His report paints a damning picture of critical geophysical data deliberately suppressed; fiscal conduits bypassing national oversight and collusive arrangements that may have effectively liquidated The Gambia’s legitimate share of its maritime wealth.

In response to these findings, Pacobii issues a patriotic imperative of which a national audit must be commissioned to scrutinise all petroleum-related agreements signed between 2017 and 2025. Those found culpable, whether public servants or private facilitators, must be held legally accountable for acts tantamount to economic sabotage.

He calls upon civil society, the media, and the wider citizenry to rise in concerted pressure against the Barrow administration, demanding a full-scale investigation aimed at restoring The Gambia’s sovereign control over its petroleum patrimony, if, indeed, it has been surreptitiously relinquished.

Thus, while Jammeh’s audio dramatic monologue may dominate the headlines with their intrigue and spectacle, the nation’s salvation lies not in theatrical revelations but in resolute, lawful pursuit of justice and restitution.
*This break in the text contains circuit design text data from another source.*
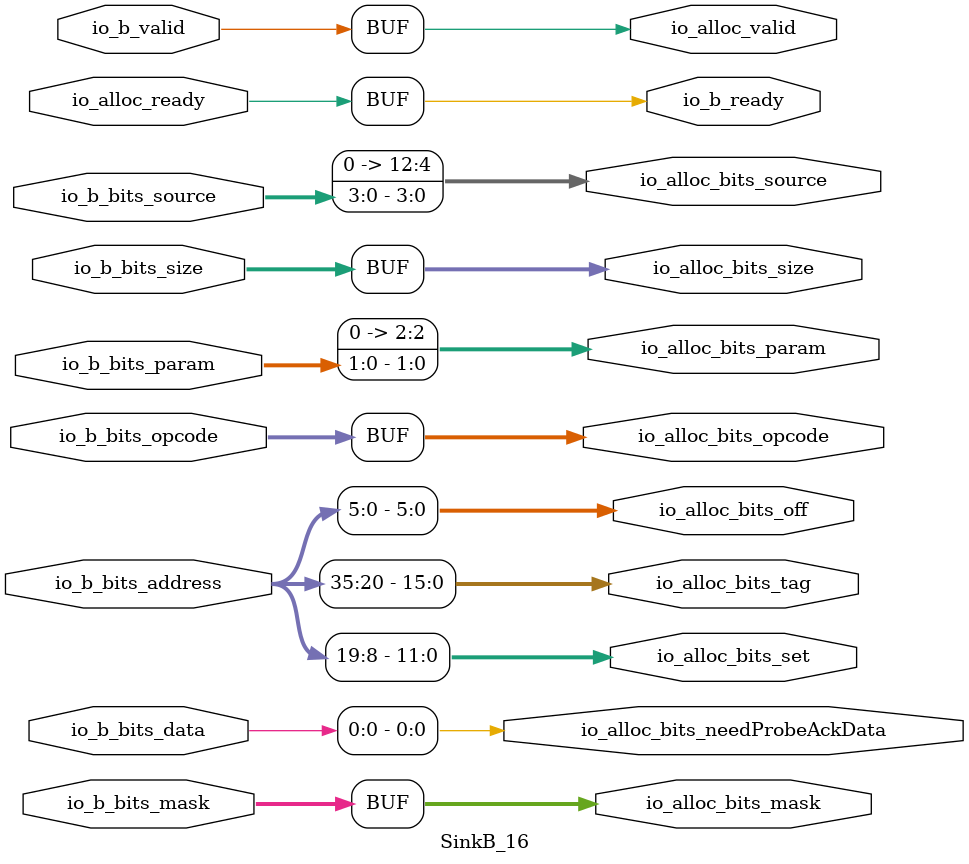
<source format=sv>
`ifndef RANDOMIZE
  `ifdef RANDOMIZE_MEM_INIT
    `define RANDOMIZE
  `endif // RANDOMIZE_MEM_INIT
`endif // not def RANDOMIZE
`ifndef RANDOMIZE
  `ifdef RANDOMIZE_REG_INIT
    `define RANDOMIZE
  `endif // RANDOMIZE_REG_INIT
`endif // not def RANDOMIZE

`ifndef RANDOM
  `define RANDOM $random
`endif // not def RANDOM

// Users can define INIT_RANDOM as general code that gets injected into the
// initializer block for modules with registers.
`ifndef INIT_RANDOM
  `define INIT_RANDOM
`endif // not def INIT_RANDOM

// If using random initialization, you can also define RANDOMIZE_DELAY to
// customize the delay used, otherwise 0.002 is used.
`ifndef RANDOMIZE_DELAY
  `define RANDOMIZE_DELAY 0.002
`endif // not def RANDOMIZE_DELAY

// Define INIT_RANDOM_PROLOG_ for use in our modules below.
`ifndef INIT_RANDOM_PROLOG_
  `ifdef RANDOMIZE
    `ifdef VERILATOR
      `define INIT_RANDOM_PROLOG_ `INIT_RANDOM
    `else  // VERILATOR
      `define INIT_RANDOM_PROLOG_ `INIT_RANDOM #`RANDOMIZE_DELAY begin end
    `endif // VERILATOR
  `else  // RANDOMIZE
    `define INIT_RANDOM_PROLOG_
  `endif // RANDOMIZE
`endif // not def INIT_RANDOM_PROLOG_

// Include register initializers in init blocks unless synthesis is set
`ifndef SYNTHESIS
  `ifndef ENABLE_INITIAL_REG_
    `define ENABLE_INITIAL_REG_
  `endif // not def ENABLE_INITIAL_REG_
`endif // not def SYNTHESIS

// Include rmemory initializers in init blocks unless synthesis is set
`ifndef SYNTHESIS
  `ifndef ENABLE_INITIAL_MEM_
    `define ENABLE_INITIAL_MEM_
  `endif // not def ENABLE_INITIAL_MEM_
`endif // not def SYNTHESIS

module SinkB_16(
  output         io_b_ready,
  input          io_b_valid,
  input  [2:0]   io_b_bits_opcode,
  input  [1:0]   io_b_bits_param,
  input  [2:0]   io_b_bits_size,
  input  [3:0]   io_b_bits_source,
  input  [35:0]  io_b_bits_address,
  input  [31:0]  io_b_bits_mask,
  input  [255:0] io_b_bits_data,
  input          io_alloc_ready,
  output         io_alloc_valid,
  output [2:0]   io_alloc_bits_opcode,
  output [2:0]   io_alloc_bits_param,
  output [2:0]   io_alloc_bits_size,
  output [12:0]  io_alloc_bits_source,
  output [11:0]  io_alloc_bits_set,
  output [15:0]  io_alloc_bits_tag,
  output [5:0]   io_alloc_bits_off,
  output [31:0]  io_alloc_bits_mask,
  output         io_alloc_bits_needProbeAckData
);

  assign io_b_ready = io_alloc_ready;
  assign io_alloc_valid = io_b_valid;
  assign io_alloc_bits_opcode = io_b_bits_opcode;
  assign io_alloc_bits_param = {1'h0, io_b_bits_param};
  assign io_alloc_bits_size = io_b_bits_size;
  assign io_alloc_bits_source = {9'h0, io_b_bits_source};
  assign io_alloc_bits_set = io_b_bits_address[19:8];
  assign io_alloc_bits_tag = io_b_bits_address[35:20];
  assign io_alloc_bits_off = io_b_bits_address[5:0];
  assign io_alloc_bits_mask = io_b_bits_mask;
  assign io_alloc_bits_needProbeAckData = io_b_bits_data[0];
endmodule


</source>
Prime Minister Sonko’s diplomatic visit, though outwardly symbolic, now emerges as an inflection point, a quiet invitation to chart a new course of bilateral transparency and national redress.

For The Gambia, the moment has arrived not for nostalgic demagoguery, but for institutional fortitude. Not for sentimental tapes echoing from exile, but for firm-footed steps on sovereign soil, toward truth, accountability, and the long-overdue reclamation of a future mortgaged in silence.